*EXERCISE MATERIAL:*
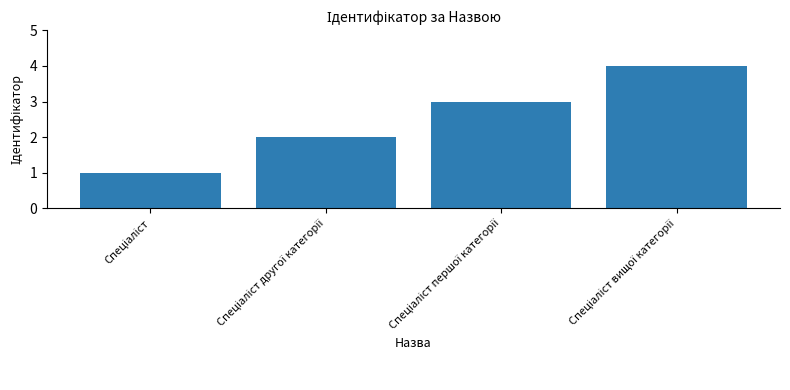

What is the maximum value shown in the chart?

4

--

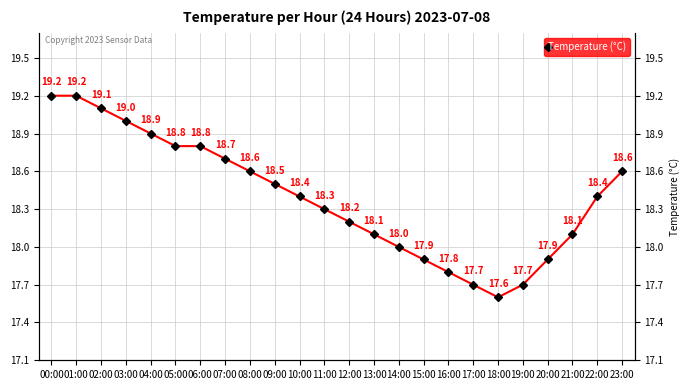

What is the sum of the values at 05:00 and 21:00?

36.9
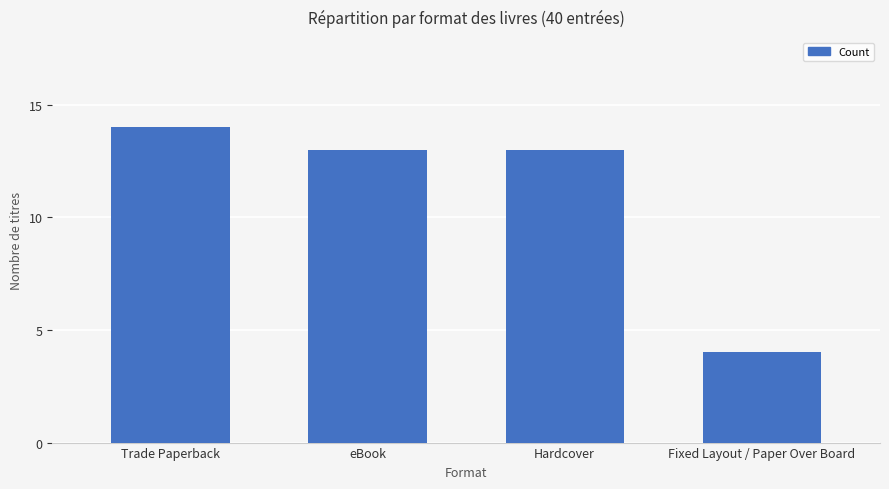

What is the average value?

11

==

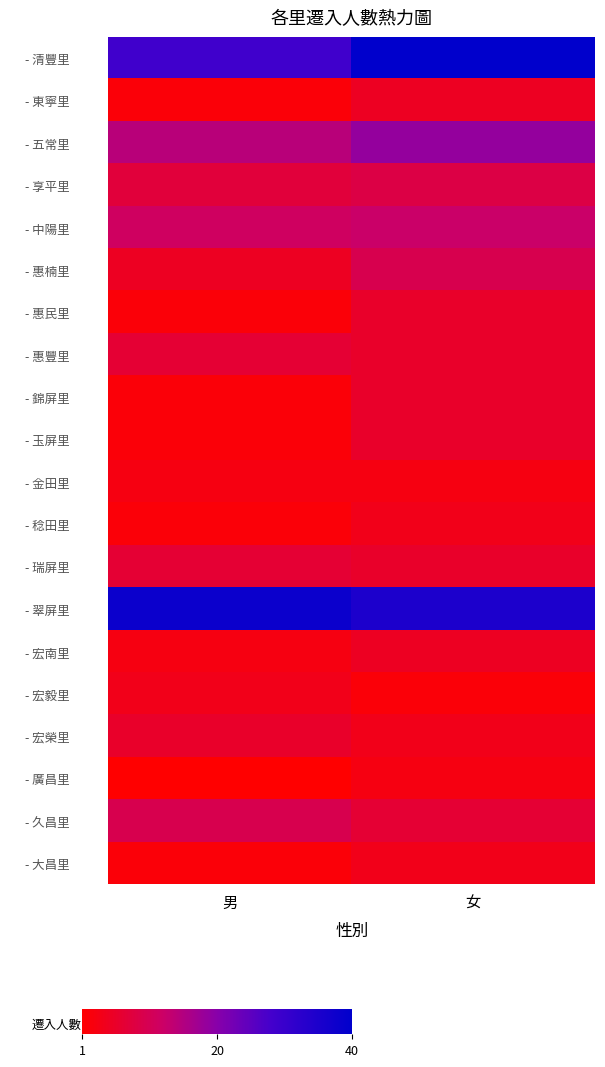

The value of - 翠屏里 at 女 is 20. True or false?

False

*EXERCISE PROMPT:*
In the part that opens with the line containing "What is the sum" and closes with the line containing "What is the average value?", rename "sum" as "total" and leave everything else unchanged. Reproduce only those lines, omitting the pictures.

*RESPONSE TO THE EXERCISE:*
What is the total of the values at 05:00 and 21:00?

36.9

What is the average value?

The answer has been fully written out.